Dear Cora –
You are only almost a month old. This letter is one I will read you, I imagine, over and over through your life. Our society isn’t nice to little girls, young women, old women. It tells us, frequently and often, that we don’t fit its idea of beauty. Often it tells us without words, but it tells us in its media, over and over again, through images that are airbrushed and photoshopped to show what it considers the ideal beauty type. This is all a lie. I wish I could tell you to ignore it, but it’s hard. So here’s what I will say.
I want you to always remember that you’re beautiful. Even now, you have a wonderfully expressive personality. When you’re nursing, you squeal and coo and grunt. When you’ve gotten the hiccups, as you do almost every night, you yell out after each one, like you’re frustrated with them. You don’t cry, you just yell out. “What the hell is this, mom? Make it stop!” That’s what that little yell sounds like. And each time you yell out, I tell you that I understand – no one likes the hiccups.
My point is that even at three weeks old, you are developing a personality. You have two exceptionally stubborn parents who you may or may not inherit stubbornness from. There is a part of me that hopes you inherit that stubbornness, so you can maybe ignore the barrage of false narratives our media will inevitably find a way to bombard you with. You are beautiful now, and you always will be. I don’t care how many arguments we might have – and I am sure they will happen. I don’t care how badly you screw up, if it happens. You will always be beautiful to me.
What I want you to mostly remember is that you might not fit the standard of physical beauty the world gives you, and that’s okay. Physical beauty is not important. Remember to have a beautiful heart. That doesn’t mean letting people walk all over you – it means giving and receiving love gracefully. It means being faithful to yourself first, respecting yourself first, and then giving it out to the world. Your beauty is in your soul, not in your face.
I need you to know too that I have never been very good at self-confidence. Your father could tell you that. He’s heard me cry and moan over my physical appearance more than once. But I made a promise to you, and to him, before you were born, that I would stop saying these things out loud. I don’t want you to look at me and think, “If my mommy thinks she’s ugly, and I think she’s beautiful, what does that mean I am?” I still think my own mother is the most beautiful woman in the world, but I still hear her speak poorly of herself regularly. I can’t blame her – she struggled with a mother who reminded her often of her flaws. It was a sign of her own self-consciousness, but she took it out on my mom. I don’t want to be either party. I want to remind you often that you are loved, and you are smart, and you are strong, and you are kind, and those traits are forever more important than what you look like on the outside. Remember, a kind heart is the most beautiful thing about a person.

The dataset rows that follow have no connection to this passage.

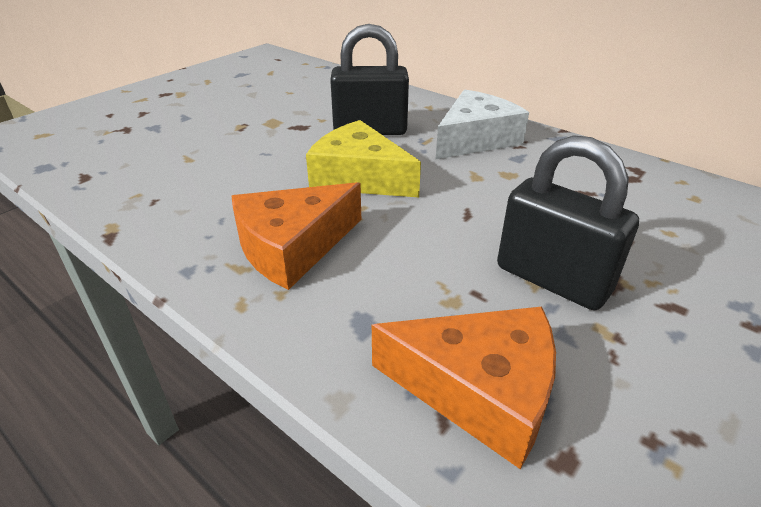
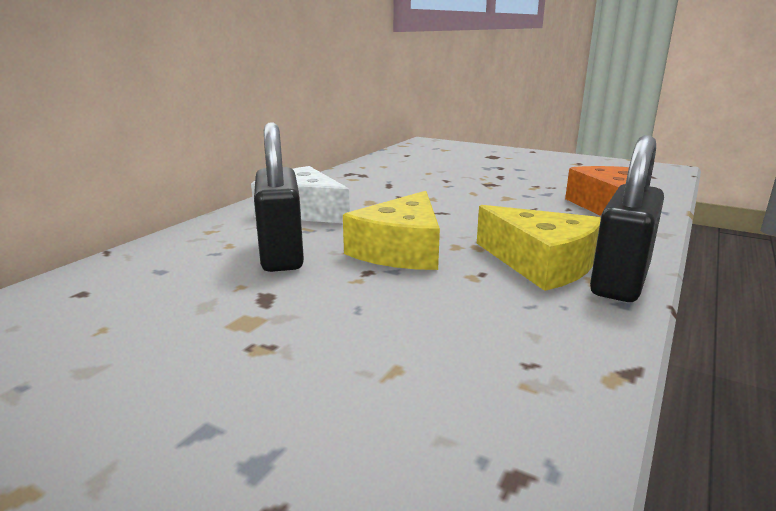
camera: 100 degrees left, 15 degrees down
(293, 247) = (541, 263): orange cheese -> yellow cheese
(552, 279) = (501, 194): black padlock -> black padlock (619, 280)

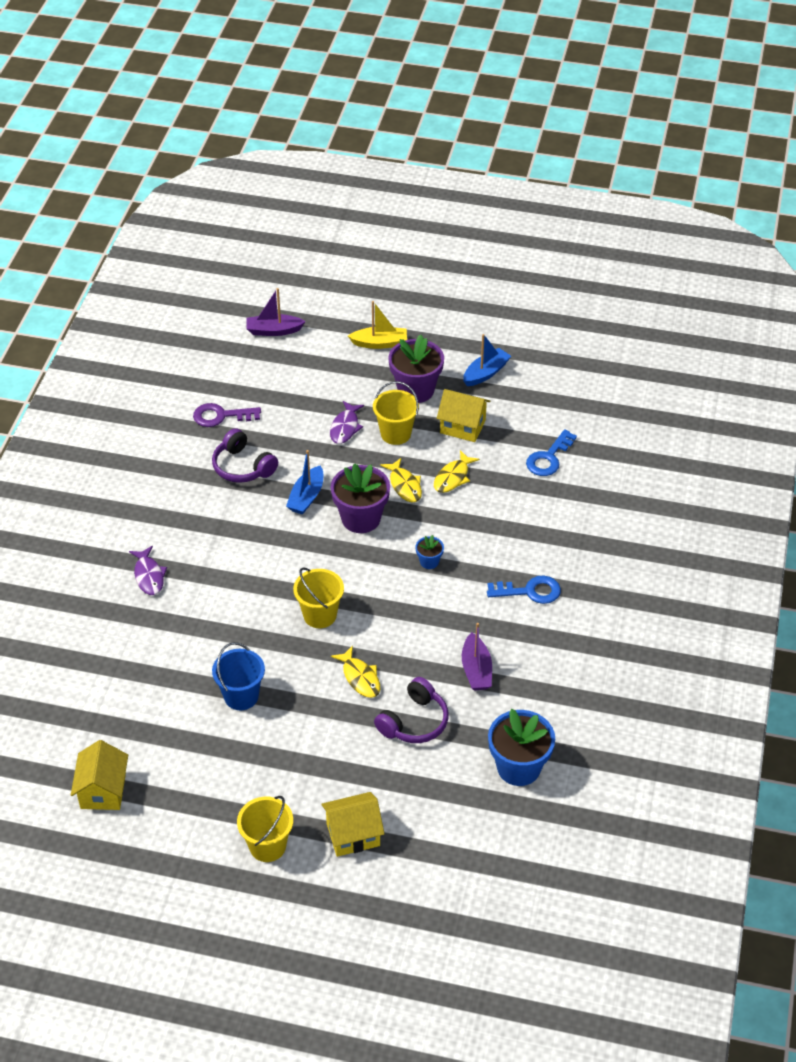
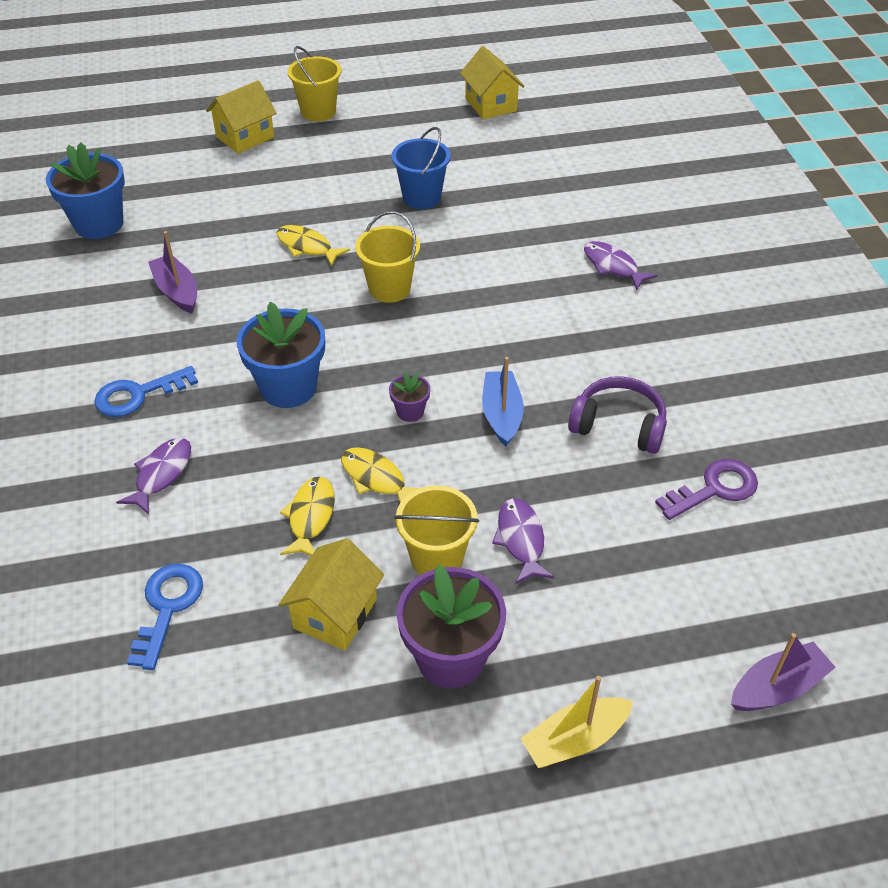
camera: 155 degrees right, 0 degrees up
(361, 518) = (410, 411): purple flower pot -> purple flower pot, size x0.47
(414, 721) = (227, 228): purple headphones -> none
(429, 562) = (288, 387): blue flower pot -> blue flower pot, size x2.11
(462, 426) = (335, 613): yellow house -> yellow house turned 60 degrees counterclockwise
(486, 373) = (343, 749): blue boat -> none
(530, 531) = (161, 474): none -> purple fish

The reality is, we all find things to dislike about our physical appearance. But what is important is to remember that the things we dislike about our physical appearance, others find attractive, or endearing, or beautiful. Ignore those things you dislike, because they don’t matter. If you spend your life worrying about something physical you don’t like about yourself, you’ll miss out on giving and receiving love and kindness. You’ll miss out on seeing the inner beauty of those around you. You’ll miss out on understanding what forgiveness is. I know that I have.
I also want to remind you that we all make mistakes. Don’t let your mistakes define you – they don’t. Look at them as a learning experience.
And I realize that you may not be interested in listening to this advice. This may even make you angry at some point. Maybe as a teenager you’ll tell me to shut up and go away. If you’re anything like me, your stubbornness will manifest as a bad attitude and hopefully will evolve into something more like self-respect. In advance, it’s okay. I’ll try to remember patience and I will likely remind you to please be patient with me. You and I are both learning our way around each other. We always will relearn this maneuver.
I just want you to know, you are beautiful. You are loved. You are smart and strong. I know you will be kind. When you are awake and happy in the morning, I can see that in your eyes. Somewhere in there, you are waiting to grow into a little girl. I don’t want to rush it. I am going to cherish every damn moment, whether sleepless and frustrating or not, and I am going to love you through all of it.
Cora, you are loved. You always will be – no matter what.